Introduction
This post offers a cost-effective blueprint for deploying Apache Airflow for small to medium workloads, an alternative to pricier solutions like Astronomer. It's tailored for those familiar with AWS, CloudFormation, Airflow, and related DevOps concepts. If that's not you, share this guide with your tech team or reach out to Three Ventures for professional help.
Ensure our solution's assumptions align with your needs before deployment:
- An environment can be made available in AWS for these resources.
- You’re using GitHub to manage source code.
This article details an automated method for deploying Airflow on AWS, allowing for consistent multi-environment setups (dev, stage, production). The focus is on Airflow's core architecture components (Redis, PostgreSQL, Scheduler, Worker, Web) and its service features, such as connections and DAGs. We've shared a public repository with code for a standard Airflow setup, influenced by the Airflow Autoscaling ECS repository, but with enhanced security and added utilities.
The Production Problem
Airflow's local setup is straightforward, but production deployment, especially outside Kubernetes, is more complex. Most online solutions are incomplete or focus on Airflow v1, despite v2 being the latest version.

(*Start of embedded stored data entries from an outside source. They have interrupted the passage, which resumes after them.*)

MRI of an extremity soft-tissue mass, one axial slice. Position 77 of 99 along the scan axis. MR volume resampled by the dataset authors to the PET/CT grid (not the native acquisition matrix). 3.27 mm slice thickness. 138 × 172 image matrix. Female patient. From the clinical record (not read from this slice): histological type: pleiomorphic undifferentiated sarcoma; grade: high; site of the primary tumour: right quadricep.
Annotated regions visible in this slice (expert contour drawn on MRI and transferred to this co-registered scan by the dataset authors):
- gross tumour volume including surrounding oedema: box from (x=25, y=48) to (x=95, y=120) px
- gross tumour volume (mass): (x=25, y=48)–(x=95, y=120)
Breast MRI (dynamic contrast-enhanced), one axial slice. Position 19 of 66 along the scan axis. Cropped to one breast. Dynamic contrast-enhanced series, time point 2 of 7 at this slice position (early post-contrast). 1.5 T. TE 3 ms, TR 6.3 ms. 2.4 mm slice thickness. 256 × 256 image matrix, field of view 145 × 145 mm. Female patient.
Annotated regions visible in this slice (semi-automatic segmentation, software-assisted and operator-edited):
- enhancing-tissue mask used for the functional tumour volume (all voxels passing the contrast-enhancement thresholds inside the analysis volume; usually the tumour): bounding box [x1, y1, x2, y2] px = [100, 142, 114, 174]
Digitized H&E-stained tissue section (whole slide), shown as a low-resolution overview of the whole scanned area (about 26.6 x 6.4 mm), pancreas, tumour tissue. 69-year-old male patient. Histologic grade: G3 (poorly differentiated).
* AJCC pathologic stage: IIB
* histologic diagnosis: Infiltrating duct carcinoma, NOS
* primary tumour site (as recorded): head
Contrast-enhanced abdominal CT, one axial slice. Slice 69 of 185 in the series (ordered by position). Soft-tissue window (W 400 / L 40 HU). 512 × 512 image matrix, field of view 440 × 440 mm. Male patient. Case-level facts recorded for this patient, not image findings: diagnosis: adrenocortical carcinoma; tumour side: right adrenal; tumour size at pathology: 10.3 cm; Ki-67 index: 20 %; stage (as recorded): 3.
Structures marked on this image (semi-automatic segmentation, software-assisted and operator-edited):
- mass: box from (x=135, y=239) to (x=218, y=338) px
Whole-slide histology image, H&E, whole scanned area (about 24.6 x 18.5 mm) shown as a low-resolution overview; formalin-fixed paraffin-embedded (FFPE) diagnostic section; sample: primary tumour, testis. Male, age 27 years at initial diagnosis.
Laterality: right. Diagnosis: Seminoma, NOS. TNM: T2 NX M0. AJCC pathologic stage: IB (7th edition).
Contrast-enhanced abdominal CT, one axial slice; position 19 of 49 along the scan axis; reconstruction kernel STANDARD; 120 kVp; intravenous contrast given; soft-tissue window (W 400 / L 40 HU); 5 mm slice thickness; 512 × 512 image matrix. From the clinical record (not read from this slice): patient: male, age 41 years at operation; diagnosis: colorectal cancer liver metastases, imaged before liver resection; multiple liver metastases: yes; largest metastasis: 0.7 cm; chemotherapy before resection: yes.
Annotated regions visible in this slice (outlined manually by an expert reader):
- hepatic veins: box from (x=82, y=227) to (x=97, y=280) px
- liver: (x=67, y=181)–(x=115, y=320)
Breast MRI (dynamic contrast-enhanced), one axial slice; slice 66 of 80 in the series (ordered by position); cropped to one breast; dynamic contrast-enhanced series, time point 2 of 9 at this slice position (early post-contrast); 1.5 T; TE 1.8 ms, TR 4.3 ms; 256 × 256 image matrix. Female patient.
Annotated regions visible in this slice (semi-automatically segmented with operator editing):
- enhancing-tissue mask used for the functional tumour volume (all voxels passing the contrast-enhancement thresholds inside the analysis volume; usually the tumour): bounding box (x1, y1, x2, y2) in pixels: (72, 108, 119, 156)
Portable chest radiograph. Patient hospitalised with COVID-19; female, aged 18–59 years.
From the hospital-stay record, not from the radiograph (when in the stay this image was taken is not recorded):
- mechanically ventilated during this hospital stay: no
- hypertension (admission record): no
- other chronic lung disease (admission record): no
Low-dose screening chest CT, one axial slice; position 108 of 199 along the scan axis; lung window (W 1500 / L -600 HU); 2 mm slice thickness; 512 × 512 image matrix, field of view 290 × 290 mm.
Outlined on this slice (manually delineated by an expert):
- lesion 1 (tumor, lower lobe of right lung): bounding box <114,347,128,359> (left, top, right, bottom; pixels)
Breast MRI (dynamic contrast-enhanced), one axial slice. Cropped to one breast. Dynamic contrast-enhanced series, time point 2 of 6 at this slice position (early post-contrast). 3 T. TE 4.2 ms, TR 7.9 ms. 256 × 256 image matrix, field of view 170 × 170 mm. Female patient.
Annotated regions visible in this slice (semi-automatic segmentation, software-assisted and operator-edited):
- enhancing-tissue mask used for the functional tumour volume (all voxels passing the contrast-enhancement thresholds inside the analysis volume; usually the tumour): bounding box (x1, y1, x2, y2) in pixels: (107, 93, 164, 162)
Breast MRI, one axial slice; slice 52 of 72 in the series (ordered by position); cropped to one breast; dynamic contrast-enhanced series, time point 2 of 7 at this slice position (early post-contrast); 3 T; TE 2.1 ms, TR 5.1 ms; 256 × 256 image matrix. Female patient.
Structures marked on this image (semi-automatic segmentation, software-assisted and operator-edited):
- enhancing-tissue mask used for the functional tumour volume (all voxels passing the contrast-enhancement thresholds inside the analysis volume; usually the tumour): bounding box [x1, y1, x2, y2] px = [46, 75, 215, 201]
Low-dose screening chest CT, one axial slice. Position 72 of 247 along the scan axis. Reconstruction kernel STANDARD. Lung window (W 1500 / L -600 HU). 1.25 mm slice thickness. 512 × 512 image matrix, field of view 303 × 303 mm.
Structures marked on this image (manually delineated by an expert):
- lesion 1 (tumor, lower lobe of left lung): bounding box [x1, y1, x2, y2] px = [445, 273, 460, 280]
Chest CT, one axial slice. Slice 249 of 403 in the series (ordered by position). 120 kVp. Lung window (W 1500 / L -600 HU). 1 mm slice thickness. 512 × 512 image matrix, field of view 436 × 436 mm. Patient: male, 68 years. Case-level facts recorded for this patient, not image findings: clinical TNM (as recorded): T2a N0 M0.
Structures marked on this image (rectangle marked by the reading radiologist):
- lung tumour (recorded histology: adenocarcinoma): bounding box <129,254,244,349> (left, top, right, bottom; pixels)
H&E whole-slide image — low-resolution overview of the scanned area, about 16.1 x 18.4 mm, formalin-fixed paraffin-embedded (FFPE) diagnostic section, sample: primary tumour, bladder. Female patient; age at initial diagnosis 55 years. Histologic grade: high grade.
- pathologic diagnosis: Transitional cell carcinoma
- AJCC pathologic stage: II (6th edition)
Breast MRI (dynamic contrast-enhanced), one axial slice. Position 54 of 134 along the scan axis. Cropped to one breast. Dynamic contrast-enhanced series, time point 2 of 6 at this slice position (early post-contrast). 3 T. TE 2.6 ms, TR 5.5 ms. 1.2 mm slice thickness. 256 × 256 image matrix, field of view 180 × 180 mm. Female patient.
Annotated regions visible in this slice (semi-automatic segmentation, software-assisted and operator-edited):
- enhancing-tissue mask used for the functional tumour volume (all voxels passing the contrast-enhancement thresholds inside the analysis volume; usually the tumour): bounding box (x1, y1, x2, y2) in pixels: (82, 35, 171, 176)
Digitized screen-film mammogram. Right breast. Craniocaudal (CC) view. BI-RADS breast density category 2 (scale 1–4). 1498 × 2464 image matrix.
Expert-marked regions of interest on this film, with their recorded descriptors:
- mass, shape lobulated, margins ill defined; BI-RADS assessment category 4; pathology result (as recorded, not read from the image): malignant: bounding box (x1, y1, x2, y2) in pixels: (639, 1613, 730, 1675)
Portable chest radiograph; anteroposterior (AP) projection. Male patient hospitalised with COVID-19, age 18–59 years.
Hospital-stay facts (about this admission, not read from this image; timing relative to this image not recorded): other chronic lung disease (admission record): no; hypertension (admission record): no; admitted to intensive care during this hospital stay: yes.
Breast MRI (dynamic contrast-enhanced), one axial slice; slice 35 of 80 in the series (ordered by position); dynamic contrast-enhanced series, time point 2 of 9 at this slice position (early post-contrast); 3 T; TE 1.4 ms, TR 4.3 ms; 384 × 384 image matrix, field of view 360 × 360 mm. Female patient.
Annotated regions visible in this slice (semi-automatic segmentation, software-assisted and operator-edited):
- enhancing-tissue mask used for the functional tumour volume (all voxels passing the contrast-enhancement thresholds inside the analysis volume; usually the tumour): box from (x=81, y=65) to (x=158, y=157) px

Airflow can get costly based on DAG configurations and runtimes. We've developed a method for cost-effective, consistent production deployments using AWS Fargate.
The Production Solution
We utilized CloudFormation for a turnkey solution to deploy consistent Airflow environments in AWS, ensuring identical infrastructure across production, staging, and development. Rather than adding external tools like Terraform or Pulumi, we chose CloudFormation, AWS's native IaC solution. The AirFlow Stack handles everything from initial setup to DAG updates through an integrated CI pipeline. Refer to the architecture diagrams below for a snapshot of the Airflow application layers.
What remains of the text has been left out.